ABSTRACT

The Drowned World is the most painterly novel within Ballard’s collection. It is a collage of twentieth-century Surrealist fictions in which Ernst’s phantasmagoric jungles, Delvaux’s haunting cityscapes and Dali’s time-saturated meditations coincide and overlay one another to form a palimpsest of soft, visual geographies. In his brief yet incisive reading of Ballard’s early science fictions, Colin Greenland outlines the significance of visual Surrealism for Ballard’s literary agenda.
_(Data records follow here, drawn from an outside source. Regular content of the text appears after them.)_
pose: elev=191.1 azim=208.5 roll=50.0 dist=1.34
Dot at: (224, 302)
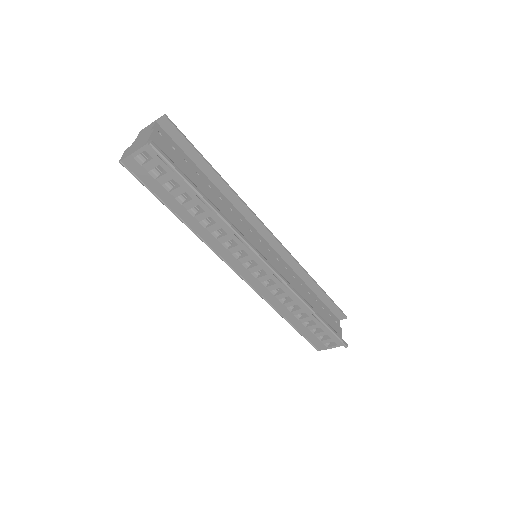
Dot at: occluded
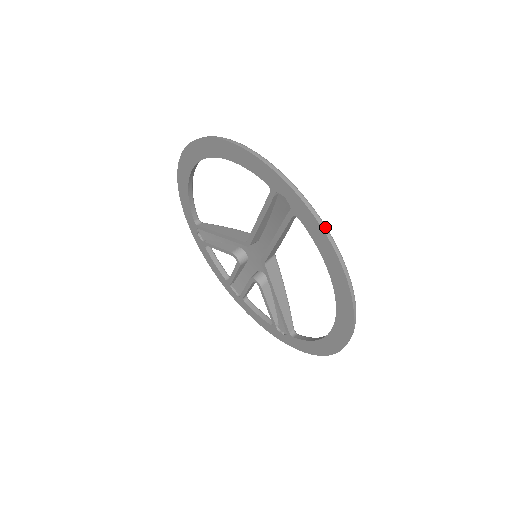
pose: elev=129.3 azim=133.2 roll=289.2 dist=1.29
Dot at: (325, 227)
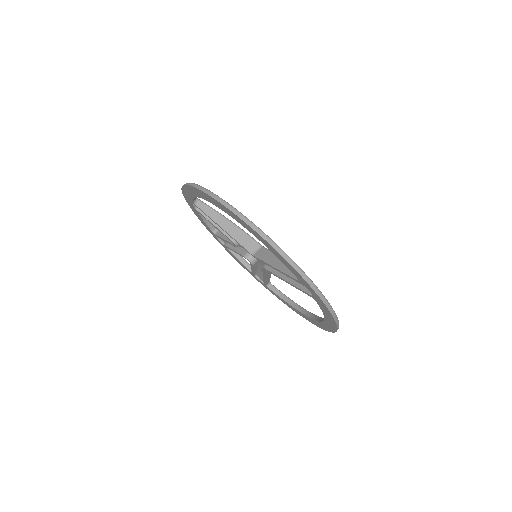
Dot at: (335, 315)
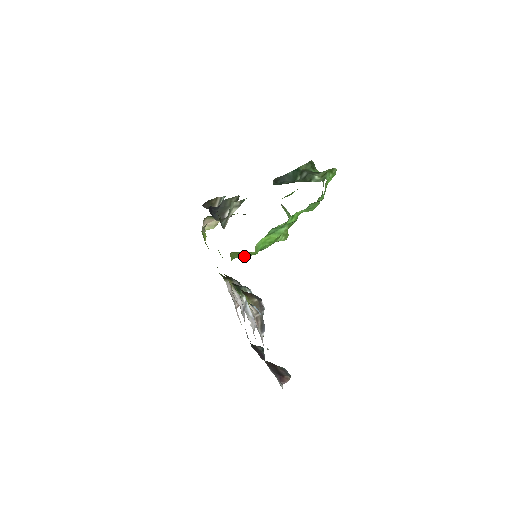
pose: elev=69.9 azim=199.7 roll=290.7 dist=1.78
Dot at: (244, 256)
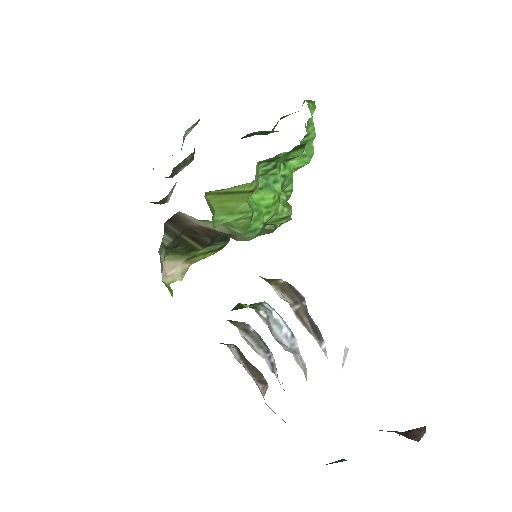
Dot at: (232, 218)
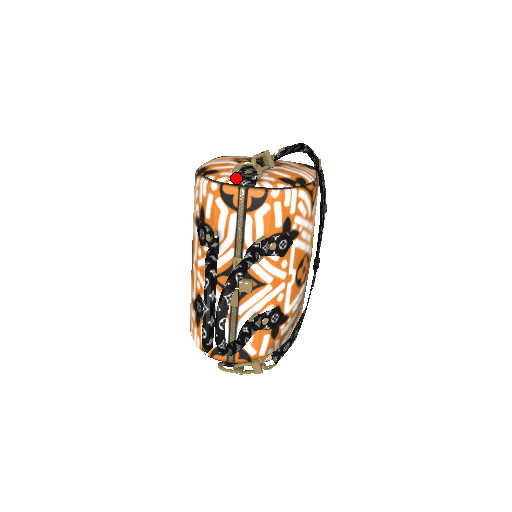
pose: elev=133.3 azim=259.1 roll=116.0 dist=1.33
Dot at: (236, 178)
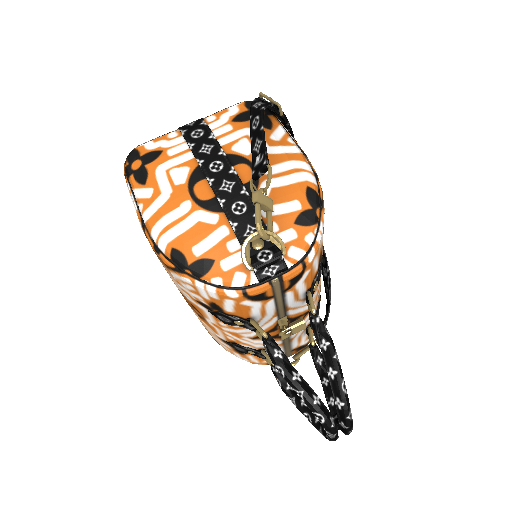
Dot at: (255, 270)
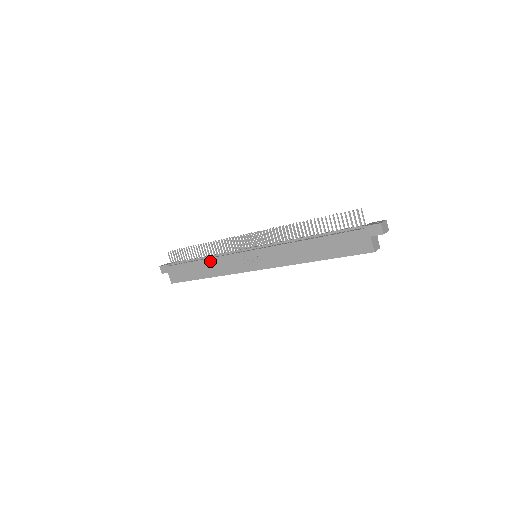
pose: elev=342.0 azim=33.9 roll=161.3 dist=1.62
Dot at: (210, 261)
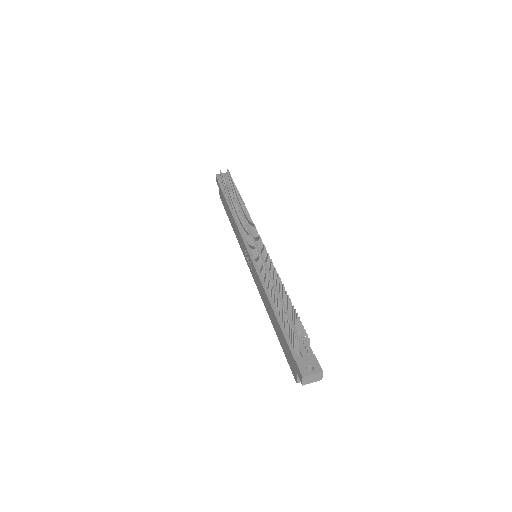
Dot at: (233, 219)
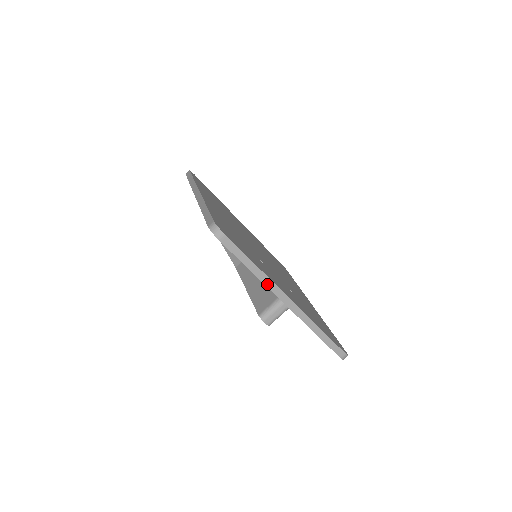
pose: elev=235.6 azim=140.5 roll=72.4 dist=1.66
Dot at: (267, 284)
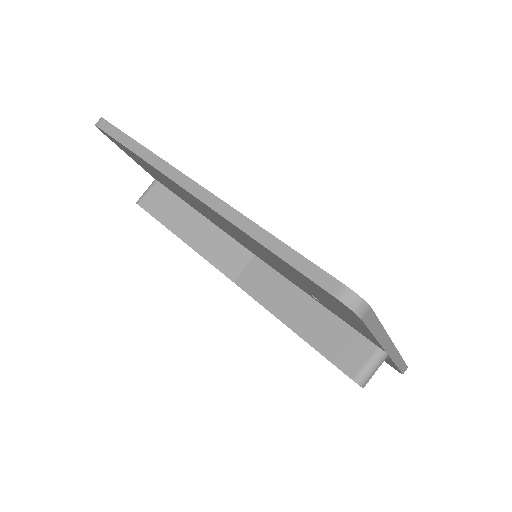
Dot at: (383, 343)
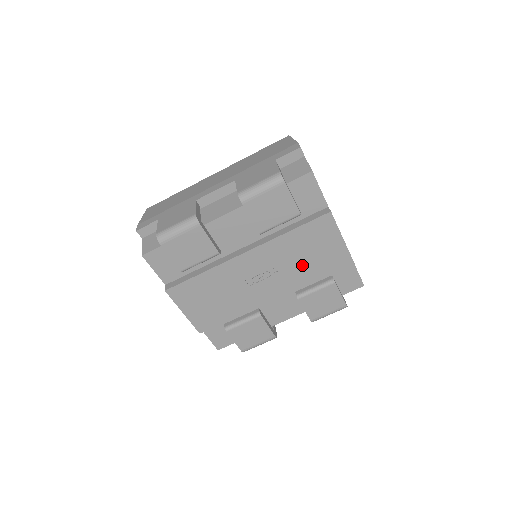
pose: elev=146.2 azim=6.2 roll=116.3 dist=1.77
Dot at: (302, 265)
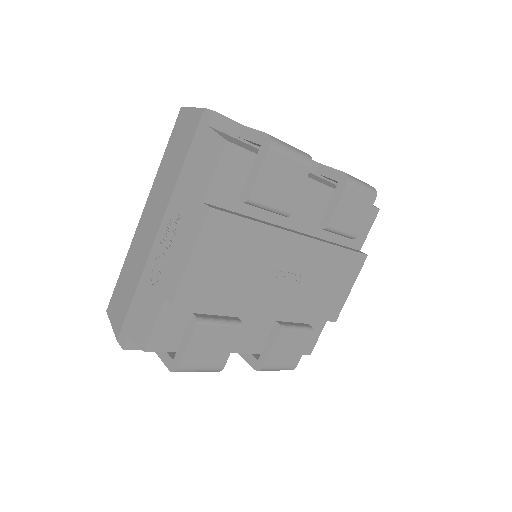
Dot at: (315, 291)
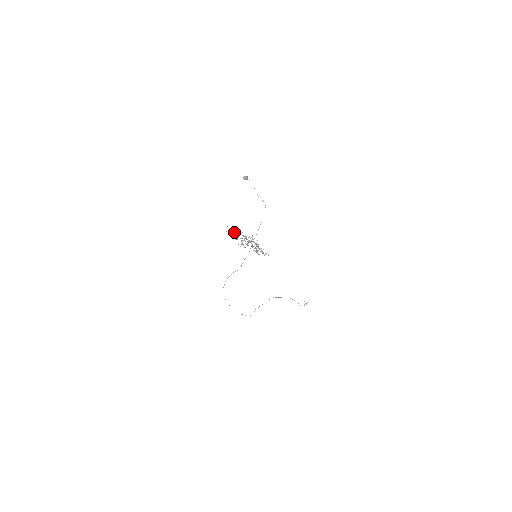
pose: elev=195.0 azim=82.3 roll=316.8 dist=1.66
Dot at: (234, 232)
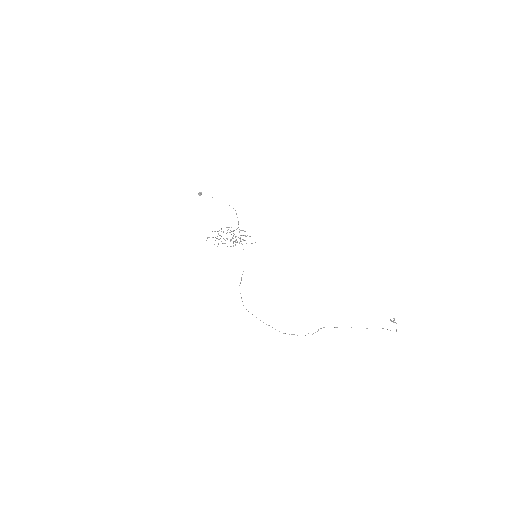
Dot at: occluded
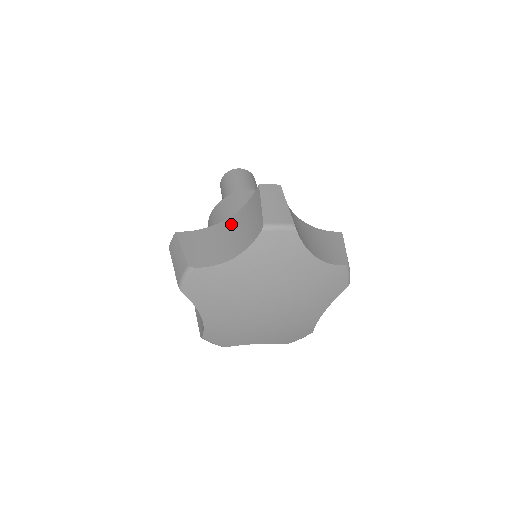
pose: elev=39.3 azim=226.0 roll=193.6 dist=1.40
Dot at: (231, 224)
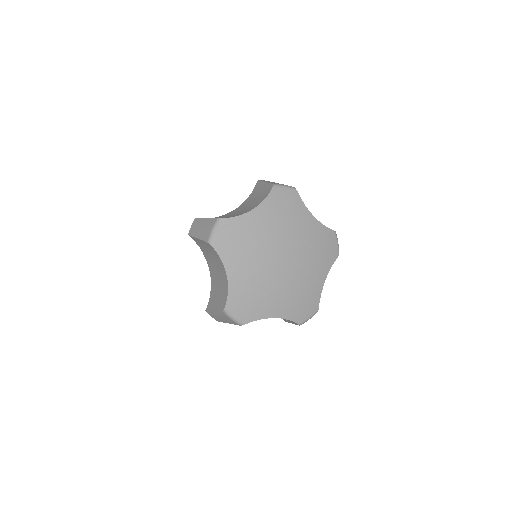
Dot at: (241, 207)
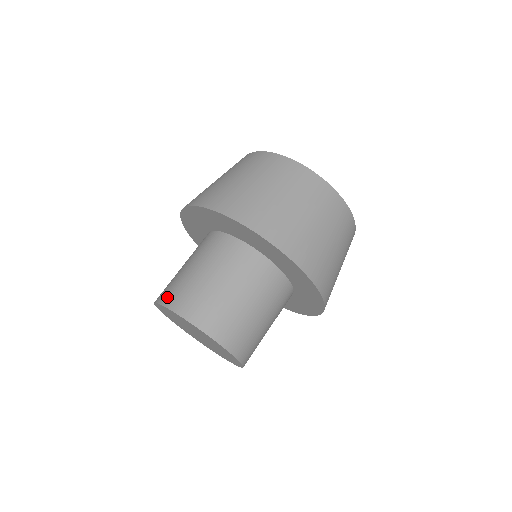
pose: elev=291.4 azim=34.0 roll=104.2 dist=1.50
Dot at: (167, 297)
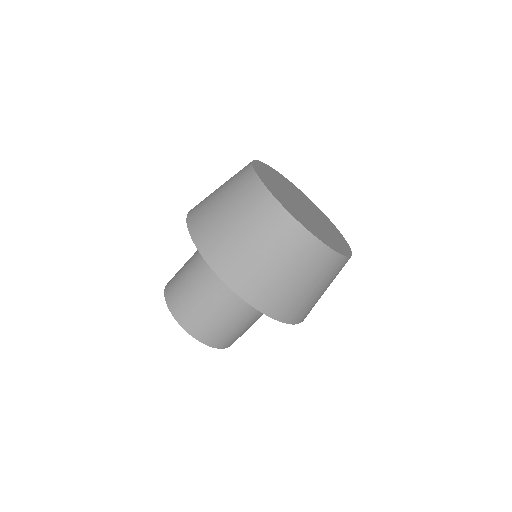
Dot at: (176, 310)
The ‘dislocation and ambiguities’ exhibited in Surrealist art, he suggests, radiate an ‘extraordinary power of emotional and imaginative conviction … Violating our expectations of continuity, every painting, every collage is a metaphysical disaster area’.2 Although Greenland is correct to note that Ballard’s recycling of Surrealist imagery functions to perpetuate ‘the Surrealists’ assertion that their art discloses contents of the unconscious mind’,3 his observation that Ballard is ‘more interested’ in penetrating the latent forces of ‘the present than the past’ overlooks the historical dimensions of Ballard’s Surrealism.4 This is a rather restrictive view of the author and his work which I will seek to dilate. By employing a historicist reading of the visual intertexts embedded within The Drowned World, I argue that Ballard incorporates Surrealist paintings into his own artwork in order to access and mobilize the historical unconscious. Ballard’s project of spectacular authorship is a Surrealist experiment in historical recovery, and visual Surrealism functions, in this context, to set up provocative discussions about memory, trauma and the recurrent nightmares of twentieth-century history.